Five Star Billionaire
- First edition (UK)
- Author: Tash Aw
- Language: English
- Genre: Novel
- Publisher: Fourth Estate (UK) Spiegel & Grau (US)
- Publication place: Malaysia

= Five Star Billionaire =

2013 novel by Tash Aw

Five Star Billionaire is a novel by Tash Aw, published in 2013.

It was longlisted for the Man Booker Prize for Fiction in 2013 Man Booker Prize.

==Content==
A series of narratives cover the experiences of five Malaysian Chinese expats attempting to settle in Shanghai in pursuit of financial opportunities.

==Reviews==
Writing for The Guardian, Aminatta Forna wrote...

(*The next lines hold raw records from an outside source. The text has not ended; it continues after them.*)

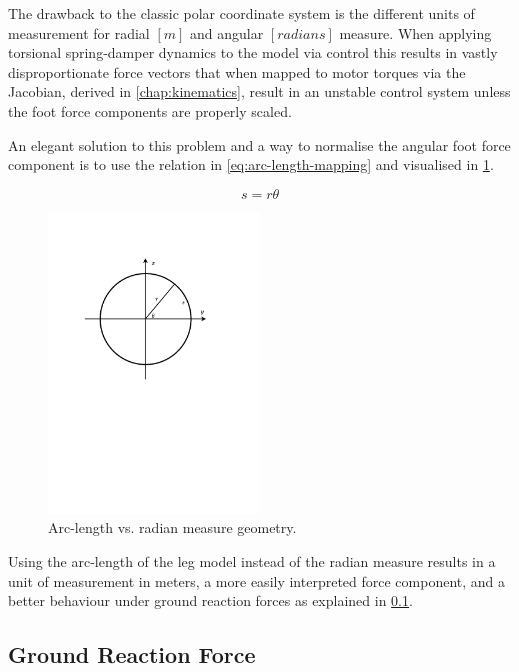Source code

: The drawback to the classic polar coordinate system is the different units of measurement for radial $[m]$ and angular $[radians]$ measure. When applying torsional spring-damper dynamics to the model via control this results in vastly disproportionate force vectors that when mapped to motor torques via the Jacobian, derived in \cref{chap:kinematics}, result in an unstable control system unless the foot force components are properly scaled. 

An elegant solution to this problem and a way to normalise the angular foot force component is to use the relation in \cref{eq:arc-length-mapping} and visualised in \cref{fig:Arc-length vs. radian measure geometry}.

\begin{equation} \label{eq:arc-length-mapping}
s = r \theta
\end{equation}

\begin{figure}
\centering
\includegraphics[clip, trim=2cm 8cm 2cm 2cm, page=1, width=0.5\textwidth]{images/control/arc-length-theta-geometry.pdf} 
\caption{Arc-length vs. radian measure geometry.}
\label{fig:Arc-length vs. radian measure geometry}
\end{figure}

Using the arc-length of the leg model instead of the radian measure results in a unit of measurement in meters, a more easily interpreted force component, and a better behaviour under ground reaction forces as explained in \cref{sec:Ground Reaction Force}. 

\subsection{Ground Reaction Force}
\label{sec:Ground Reaction Force}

Even where the narrative takes a dramatic turn, it is delivered in Aw's spare, fresh, cool, almost dispassionate prose, which though it succeeds in many ways somehow never quite leaves the page. Instead the characters drift towards their various destinies, caught in the whirlpool of Shanghai. There's more than a hint of fatalism in the air.

Jan Stuart, writing for The Boston Globe wrote...

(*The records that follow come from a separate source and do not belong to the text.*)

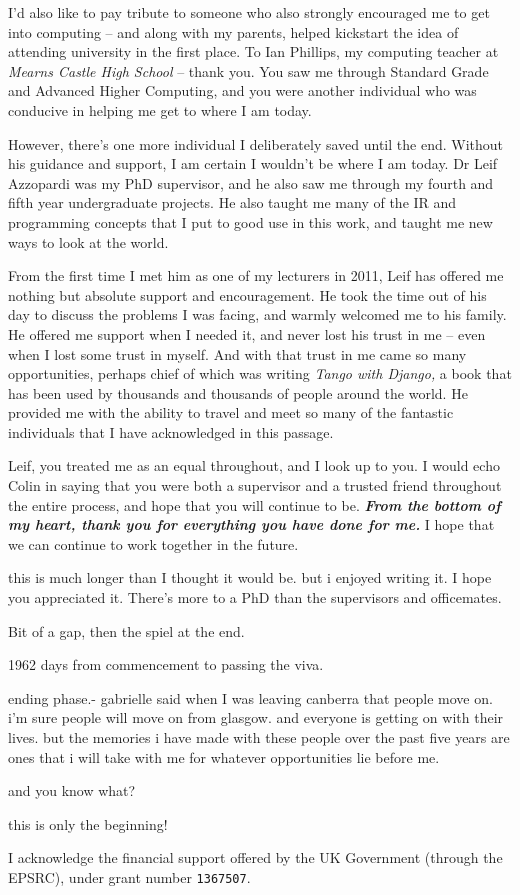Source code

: \begin{preamble}
I'd also like to pay tribute to someone who also strongly encouraged me to get into computing -- and along with my parents, helped kickstart the idea of attending university in the first place. To Ian Phillips, my computing teacher at \emph{Mearns Castle High School} -- thank you. You saw me through Standard Grade and Advanced Higher Computing, and you were another individual who was conducive in helping me get to where I am today.

However, there's one more individual I deliberately saved until the end. Without his guidance and support, I am certain I wouldn't be where I am today. Dr Leif Azzopardi was my PhD supervisor, and he also saw me through my fourth and fifth year undergraduate projects. He also taught me many of the IR and programming concepts that I put to good use in this work, and taught me new ways to look at the world.

From the first time I met him as one of my lecturers in 2011, Leif has offered me nothing but absolute support and encouragement. He took the time out of his day to discuss the problems I was facing, and warmly welcomed me to his family. He offered me support when I needed it, and never lost his trust in me -- even when I lost some trust in myself. And with that trust in me came so many opportunities, perhaps chief of which was writing \emph{Tango with Django,} a book that has been used by thousands and thousands of people around the world. He provided me with the ability to travel and meet so many of the fantastic individuals that I have acknowledged in this passage.

Leif, you treated me as an equal throughout, and I look up to you. I would echo Colin in saying that you were both a supervisor and a trusted friend throughout the entire process, and hope that you will continue to be. \textbf{\emph{From the bottom of my heart, thank you for everything you have done for me.}} I hope that we can continue to work together in the future.

\acksep

this is much longer than I thought it would be.
but i enjoyed writing it. I hope you appreciated it.
There's more to a PhD than the supervisors and officemates.


Bit of a gap, then the spiel at the end.

1962 days from commencement to passing the viva.

ending phase.- gabrielle said when I was leaving canberra that people move on.
i'm sure people will move on from glasgow. and everyone is getting on with their lives.
but the memories i have made with these people over the past five years are ones that i will take with me for whatever opportunities lie before me.

and you know what?

this is only the beginning!

I acknowledge the financial support offered by the UK Government (through the EPSRC), under grant number \texttt{1367507}.

\end{preamble}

Tash’s ever-spiraling web of connections is as improbable as it is entertaining, but he knits his various threads with an elegance that, coupled with a photorealistic eye for the minutiae of urban life, can distract us from the holes that accumulate over his attenuated narrative...When it comes to deception, in the world according to Tash, two’s a crowd.